In the second set, with the match at 6-0 2-0, Medvedev smashed his racket repeatedly, picking it up from the clay and driving it back down six times before placing what remained in the bin. That moment tells you everything about the mental state in which he was in. He was not losing a close match. He was being humiliated on a surface he dislikes, by a wild card he had beaten three times before, in a Masters 1000 where his seeding gave him every advantage. The rage was not just frustration at the result. It was a fury of a player who cannot do the thing he knows how to do, watching himself produce tennis that bears no resemblance to his actual level.

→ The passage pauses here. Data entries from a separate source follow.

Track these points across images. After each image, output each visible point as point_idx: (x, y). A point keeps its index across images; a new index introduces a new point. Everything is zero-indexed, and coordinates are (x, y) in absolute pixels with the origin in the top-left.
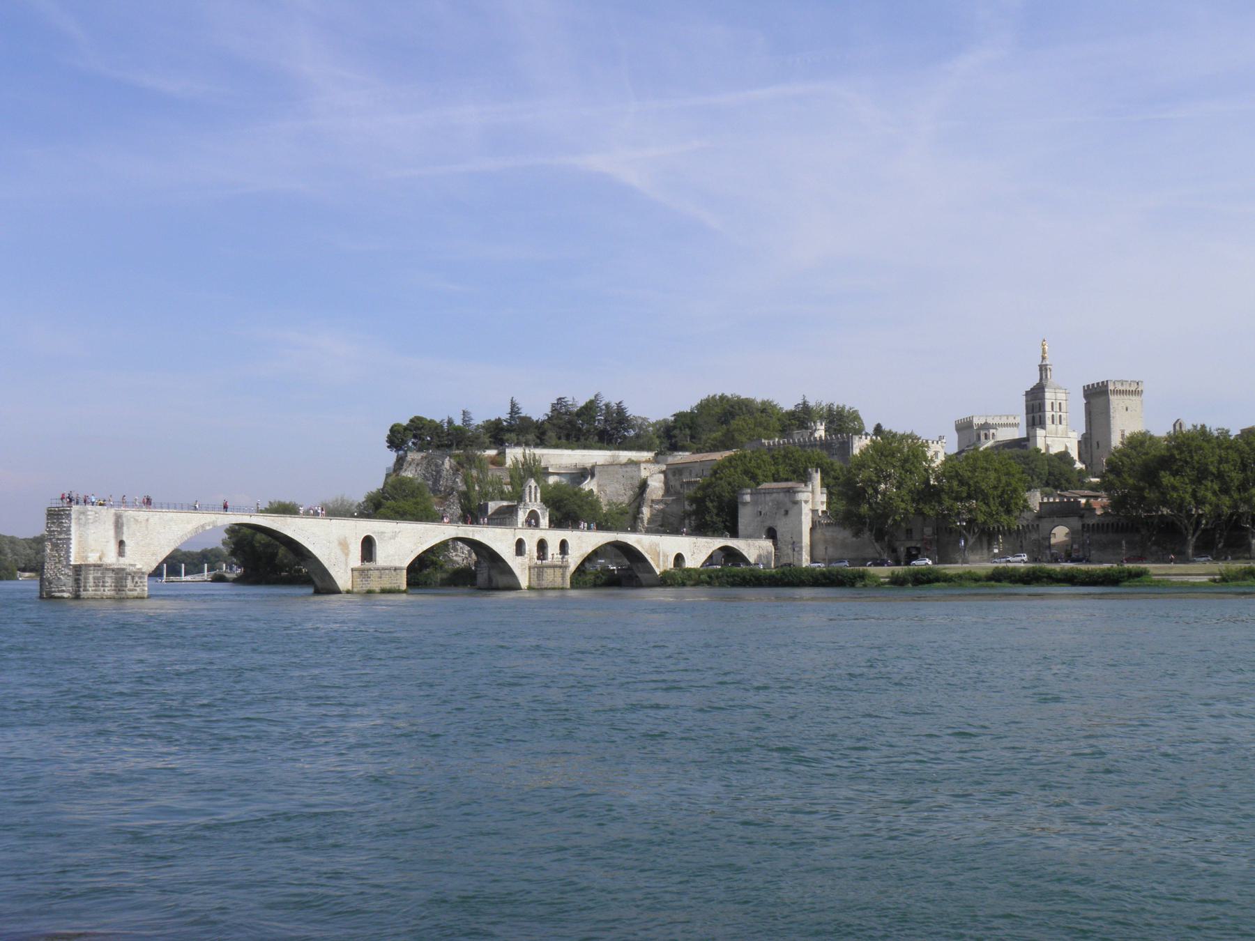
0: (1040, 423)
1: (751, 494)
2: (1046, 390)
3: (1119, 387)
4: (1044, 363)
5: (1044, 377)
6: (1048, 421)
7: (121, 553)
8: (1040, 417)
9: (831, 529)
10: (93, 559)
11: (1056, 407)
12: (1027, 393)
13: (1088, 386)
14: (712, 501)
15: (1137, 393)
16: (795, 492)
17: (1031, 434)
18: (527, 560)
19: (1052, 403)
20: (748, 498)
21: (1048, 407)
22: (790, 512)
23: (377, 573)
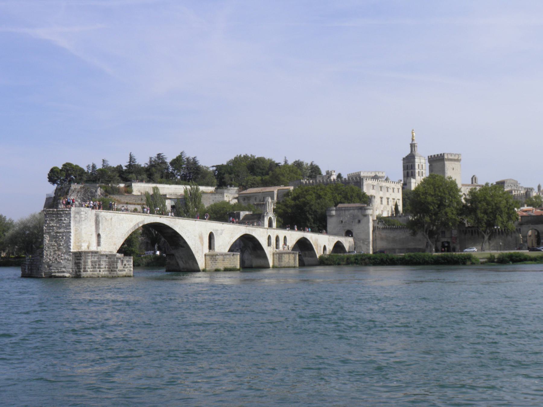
0: (412, 175)
1: (336, 210)
2: (416, 157)
3: (450, 157)
4: (413, 143)
5: (413, 150)
6: (417, 175)
7: (99, 244)
8: (412, 172)
9: (385, 231)
10: (84, 248)
11: (420, 167)
12: (404, 159)
13: (431, 156)
14: (311, 214)
15: (458, 160)
16: (366, 209)
17: (408, 181)
18: (272, 249)
19: (419, 165)
20: (334, 213)
21: (417, 167)
22: (361, 221)
23: (221, 257)
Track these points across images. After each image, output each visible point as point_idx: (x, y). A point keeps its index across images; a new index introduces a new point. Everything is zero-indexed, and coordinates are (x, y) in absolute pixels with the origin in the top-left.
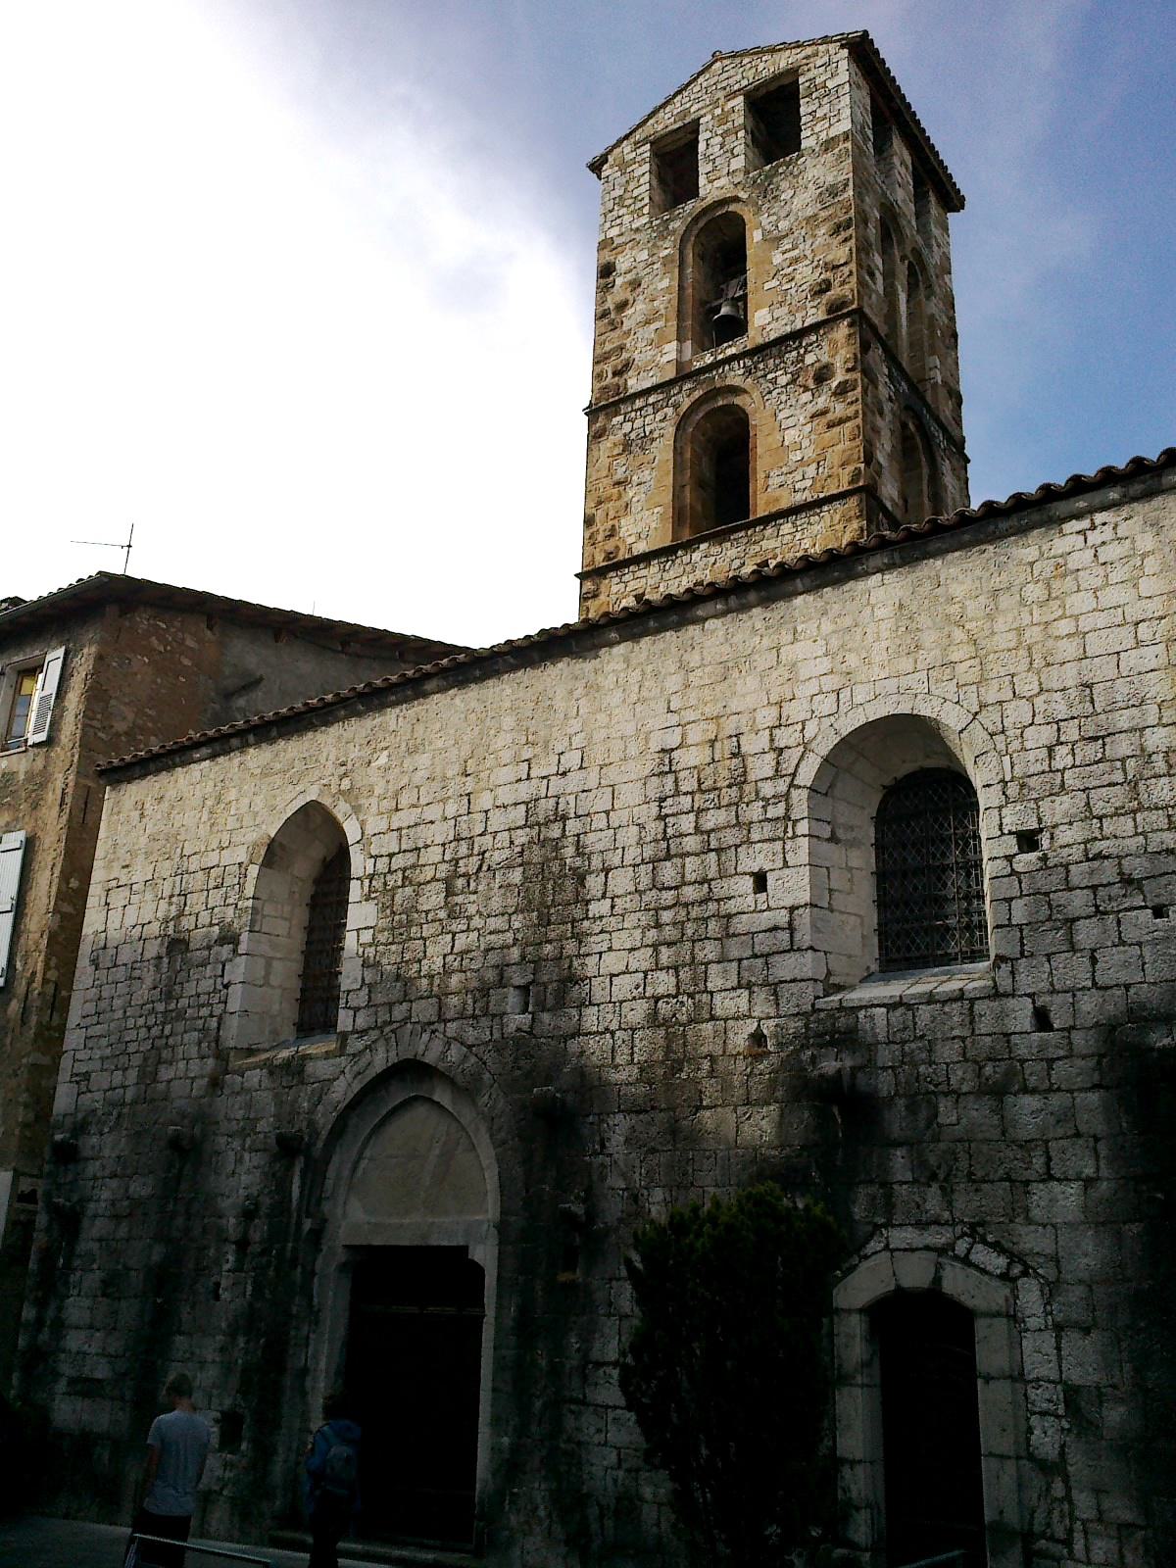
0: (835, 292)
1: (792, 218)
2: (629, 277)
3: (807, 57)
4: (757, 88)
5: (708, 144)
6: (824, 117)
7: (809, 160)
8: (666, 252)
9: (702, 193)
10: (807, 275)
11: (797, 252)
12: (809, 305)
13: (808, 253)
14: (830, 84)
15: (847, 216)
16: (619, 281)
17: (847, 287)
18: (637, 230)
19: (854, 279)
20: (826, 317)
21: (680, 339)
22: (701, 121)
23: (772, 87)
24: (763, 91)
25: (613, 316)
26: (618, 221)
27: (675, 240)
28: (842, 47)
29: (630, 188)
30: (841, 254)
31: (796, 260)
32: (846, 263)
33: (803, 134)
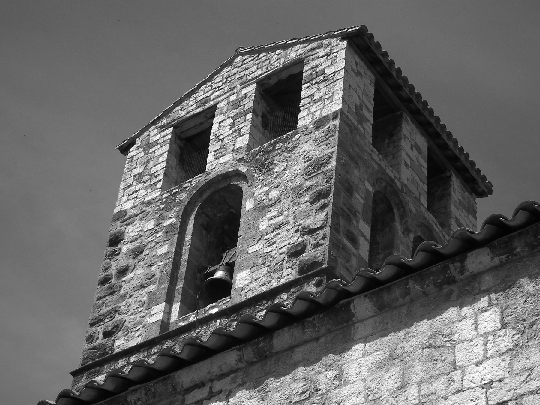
0: (306, 256)
1: (282, 187)
2: (136, 244)
3: (313, 49)
4: (268, 77)
5: (220, 126)
6: (321, 99)
7: (303, 136)
8: (170, 221)
9: (208, 167)
10: (288, 238)
11: (282, 217)
12: (286, 265)
13: (290, 219)
14: (328, 71)
15: (328, 185)
16: (125, 249)
17: (320, 248)
18: (149, 203)
19: (326, 243)
20: (298, 277)
21: (170, 301)
22: (218, 106)
23: (284, 75)
24: (273, 82)
25: (113, 281)
26: (134, 196)
27: (179, 211)
28: (343, 39)
29: (149, 166)
30: (318, 219)
31: (280, 226)
32: (321, 228)
33: (301, 115)
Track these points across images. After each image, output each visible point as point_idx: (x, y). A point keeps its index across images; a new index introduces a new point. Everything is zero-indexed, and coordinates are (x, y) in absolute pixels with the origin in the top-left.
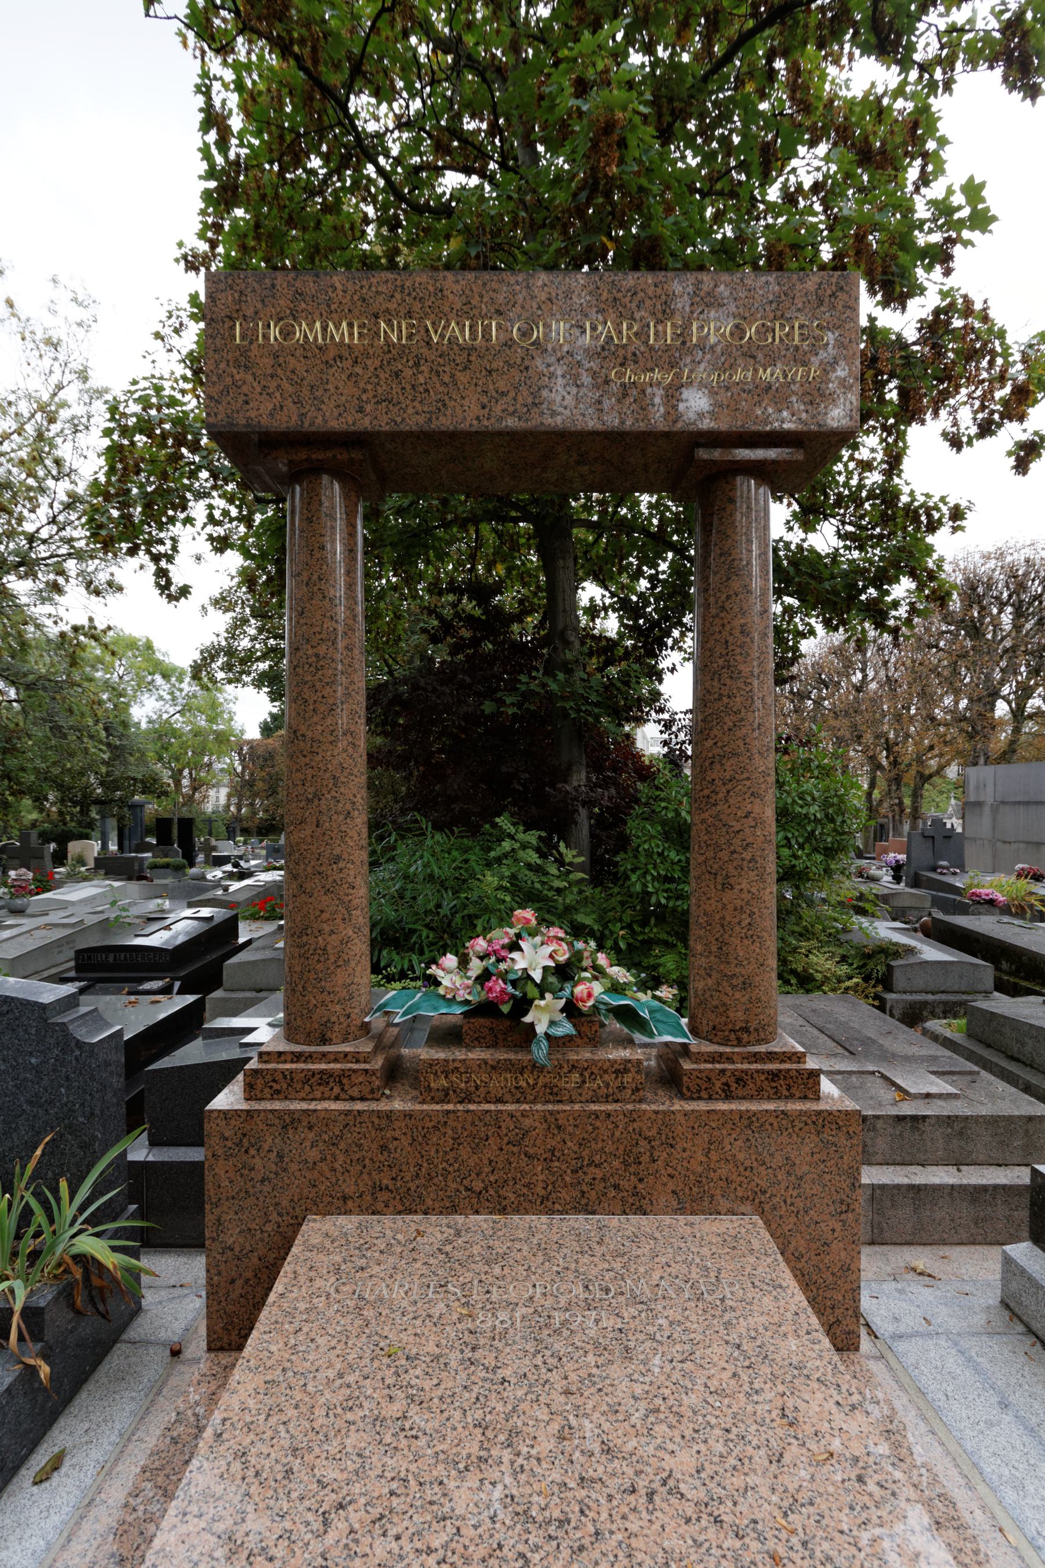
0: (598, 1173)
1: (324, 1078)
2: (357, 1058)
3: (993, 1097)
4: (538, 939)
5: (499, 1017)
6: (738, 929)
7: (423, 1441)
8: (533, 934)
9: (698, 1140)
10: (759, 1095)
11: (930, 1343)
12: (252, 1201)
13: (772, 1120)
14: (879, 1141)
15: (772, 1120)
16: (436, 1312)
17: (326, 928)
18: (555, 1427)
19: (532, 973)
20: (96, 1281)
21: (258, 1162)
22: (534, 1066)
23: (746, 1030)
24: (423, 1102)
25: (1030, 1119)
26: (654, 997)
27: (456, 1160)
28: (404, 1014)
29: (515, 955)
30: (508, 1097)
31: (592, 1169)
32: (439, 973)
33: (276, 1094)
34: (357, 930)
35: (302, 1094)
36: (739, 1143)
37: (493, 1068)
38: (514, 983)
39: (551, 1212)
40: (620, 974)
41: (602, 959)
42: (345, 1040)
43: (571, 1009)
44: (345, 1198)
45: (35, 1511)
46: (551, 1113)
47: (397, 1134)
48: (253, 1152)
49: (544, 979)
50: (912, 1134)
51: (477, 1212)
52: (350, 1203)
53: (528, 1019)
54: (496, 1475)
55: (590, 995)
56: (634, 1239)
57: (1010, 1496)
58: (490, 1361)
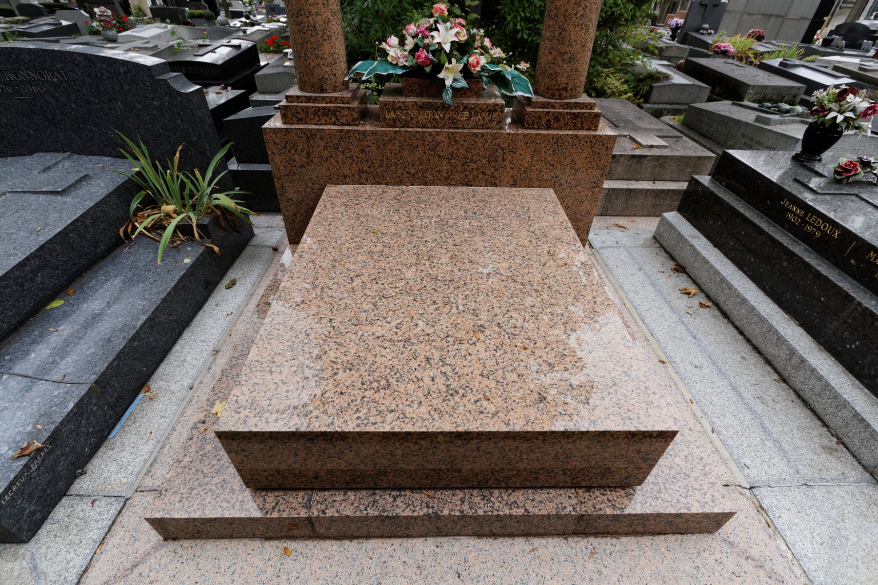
0: (475, 166)
1: (326, 112)
2: (342, 100)
3: (684, 148)
4: (448, 24)
5: (423, 76)
6: (574, 19)
7: (391, 258)
8: (445, 22)
9: (528, 150)
10: (565, 127)
11: (616, 250)
12: (297, 177)
13: (570, 140)
14: (619, 168)
15: (570, 140)
16: (394, 219)
17: (314, 11)
18: (449, 255)
19: (444, 46)
20: (229, 217)
21: (297, 157)
22: (444, 107)
23: (565, 89)
24: (382, 127)
25: (700, 158)
26: (516, 69)
27: (401, 158)
28: (368, 75)
29: (434, 33)
30: (429, 125)
31: (472, 164)
32: (387, 47)
33: (300, 121)
34: (334, 14)
35: (315, 121)
36: (550, 152)
37: (421, 107)
38: (434, 52)
39: (450, 185)
40: (497, 52)
41: (487, 42)
42: (334, 91)
43: (466, 72)
44: (345, 176)
45: (230, 297)
46: (452, 133)
47: (369, 143)
48: (293, 151)
49: (451, 51)
50: (637, 164)
51: (413, 184)
52: (348, 179)
53: (441, 76)
54: (423, 268)
55: (478, 63)
56: (490, 196)
57: (631, 295)
58: (420, 235)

Berrettini later said he had missed just three shots all match, describing it as one of the finest performances of his career. He is probably right. But the performance was made possible in part because Medvedev handed him the conditions to thrive: relentless errors, a broken service game, and a psychological state that deteriorated with every lost point rather than steadying.
Not All Bagels Are Alike
These two scorelines share a format and nothing else. Swiatek’s bagel was the product of suffocating, near-faultless tennis applied to an opponent whose game could not breathe. Berrettini’s was the product of one player performing well enough and another player dissolving under the specific conditions that expose his weaknesses most. In the Wimbledon final, Anisimova was beaten. In Monte-Carlo, Medvedev largely beat himself, with Berrettini providing a little push to make it happen.
What unites them is the compounding nature of the scoreline itself. Tennis rewards momentum more relentlessly than almost any other sport. A game won gives the winner confidence, which makes the next game easier to win. A game lost makes the next service game feel heavier. Once a player trails 3-0 without having held serve, the pressure on each subsequent service game is considerable. The crowd knows it and the players know it too. Ultimately that can contribute to the player not being able to reset and simply spiral. Anisimova could not reset because Swiatek gave her nothing to reset from. Medvedev could not reset because the surface had stripped him of his tools and his temper had stripped him of the rest.
A double bagel, at the end of it all, is the sport’s way of announcing that on one particular day, in one particular match, two players were not playing the same game.